In India traditionally, waste has been looked at in two distinct ways, one which you can sell to your local scrap dealer and the other which is kept at arm’s length to be dealt with by a certain class of individuals. As kids growing up many if not all of us have seen the familiar site of our mothers carefully keeping aside newspaper, milk pouches and iron to be sold to the local scrap dealers for hard cash. As kids many of us probably have never taken our own waste out and handed it over to the waste collector, or emptied it at the local community dump. The social and cultural stigma attached to this practice has been historically embedded in our brains since the time when our caste decided what we could or could not do. Though a lot has changed since then, the dogma associated to waste has continued to haunt us. As we age and enter the work force, we bring with us a certain predisposed mindset concerning how waste should be management and dealt with, which is one of the major reasons as to why I feel companies have the outlook they have when dealing with their waste. 

An organisation is the cumulative thought process of its entire work force, from the bottom, up to the top management. In order for us to progress towards implementing change in our organization, we must start with unlearning certain habits, change our perception of how we determine others value based on preconceived notions that we hold and consider to be so true. Relating this to how companies manage their waste, and the overall situation of waste management in the country, we have massive a transformation that needs to be undertaken, that is; the tough task of changing people’s mindsets.

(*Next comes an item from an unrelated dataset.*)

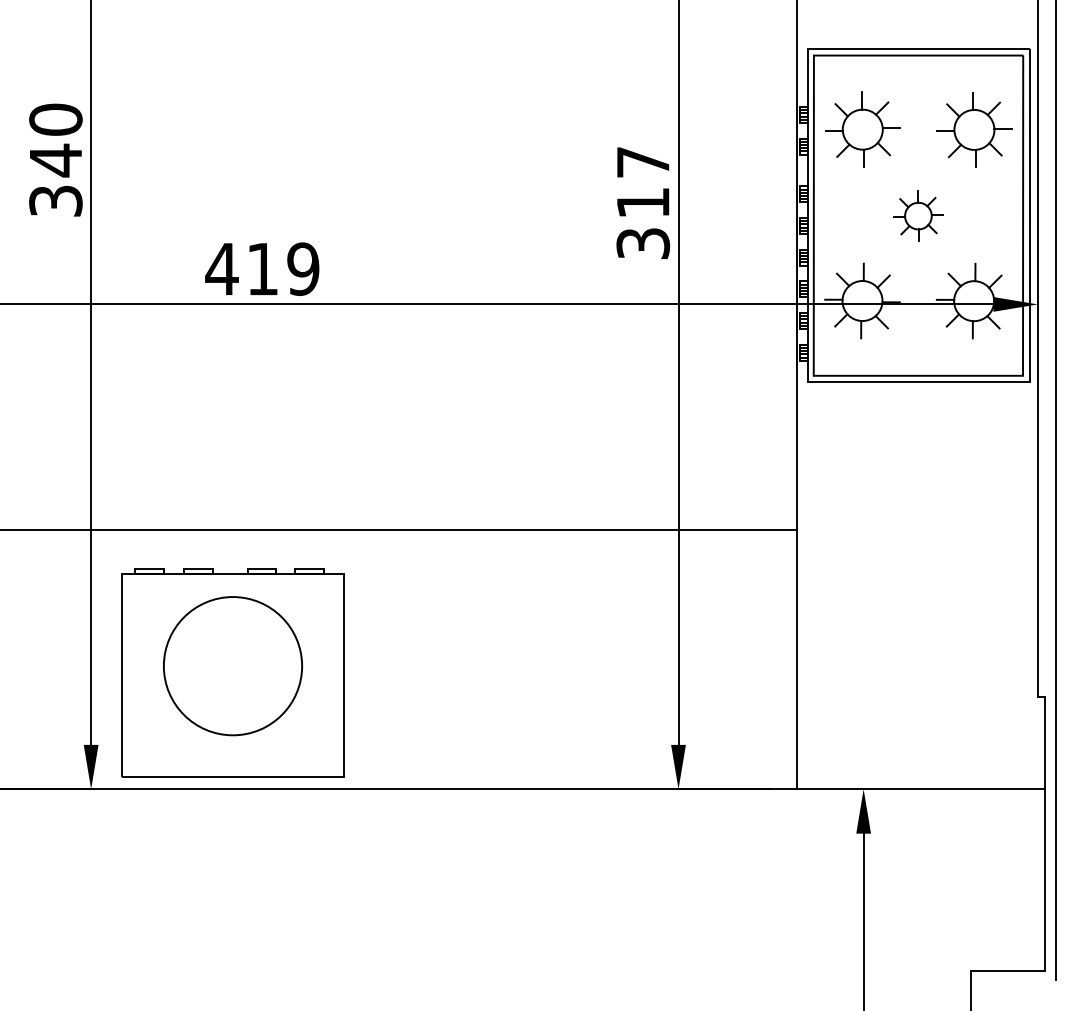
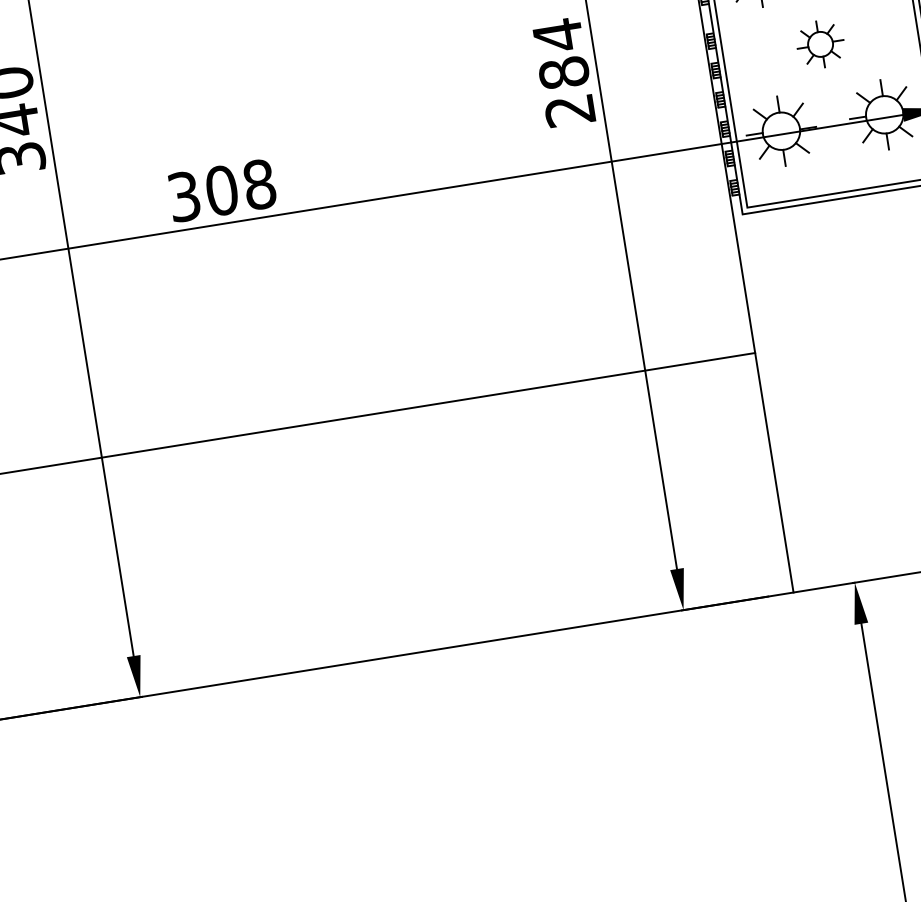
text: (643, 202) -> (564, 72), 317 -> 284
text: (262, 268) -> (221, 190), 419 -> 308
part: (232, 672) -> (253, 568), removed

Where and how do we start? Bringing any transformation, or change requires us to continuously keep asking the question why, till we just cannot answer the why any more. I have done this exercise and arrived at my why? From a young age majority of us have been exposed to a certain way of life and thinking. We learn things looking at how are parents act, friends at school act, what is taught to us in textbooks in school and colleges. In India, it’s your immediate family, god, money, career and marriage, with family and money being the most prominent of them all.

This narrative needs to change, from what we teach our kids, the values we instill in them, to what they are taught in schools about individual responsibility and taking ownership. Our culture, with all the great things it has to offer and teach is also stuck in the dark ages in some practices that may have been relevant historically but have little or no relevance in the new world. Men in India are spoilt beyond belief, first by their mothers who cocoon them to the extent that they are hardly made to help out in daily household chores or clean up after themselves. Mothers in India are so over protective that in many cases men grow up with little sense of communal or household responsibility. Then they expect the same from their wives, cleaning up after them, making their bed, washing their clothes, serving them food, then picking up after them.

A whole generation has grown up without learning about accountability or ownership and you can see it in people you know and meet every day. For the rich kids it’s a lack of personal & financial accountability to their parents and to the society at large, growing up with the false sense that somehow their parent’s success and accomplishments have been transferred to  them simply by the fact that they are some one’s children. For the poor it is the constant thought of being poor, reinforced by our society by constantly referring to them as helpless and poor, giving them handouts for free and eventually making them so use to living on hands outs that they start thinking that it is their birthright to receive them.

Not taking accountability or ownership of why they find themselves in a certain position and making financial background an excuse to not change their lives. I concede that there are those who are desperate and require the help of society at large to uplift them out of extreme poverty, but beyond a point it becomes the responsibility of the individual to pull themselves out of a given situation by not focusing on what resources that they don’t have, but by being resourceful and using the resources that they do have. Kids growing up poor have a hard time, as they are not exposed to a variety of things, most critical of those being proper education and health related habits. Some of them overcome this great disadvantage that life has thrown at them to be successful beyond belief, but most are caught up in the mindset of being poor or in making quick money by cutting corners. Then there is the great Indian middle class, sandwiched between the two, confused about whether they are rich or poor, Canadian, British, American or Indian. Coming from a middle-class upbringing myself, my father was fighter pilot in the Indian Airforce, my mother a school teacher I grew up with a sense of having, yet lacking but always aspiring for more.

What I derived looking at this confused state of mine while growing up and throughout high school was feeling of always comparing what I had to what my friends or neighbors had. I guess the biggest flaw in the middle-class way of thinking is that of not appreciating what one has and to continually look at two opposite spectrums of society thinking we are better than one but worse off than the other. 

In all three cases mentioned above what is the common thread? Mindset. Challenges faced by us as individuals, collectively as a society and as a Nation can only be overcome if we start changing ourselves through behavioral interventions that force us to stop, think, evaluate and then act based on our learnings, experiences and beliefs, which are directly co-related to the early stages of our childhood and then reinforced throughout our lives either through positive reaffirmation which also include inaction in the form of ignoring an act or habit. This must be a continuous process, starting from how and what we teach our kids at home, what and how our educational institutes teach in school and colleges and finally how and what we are rewarded for at work.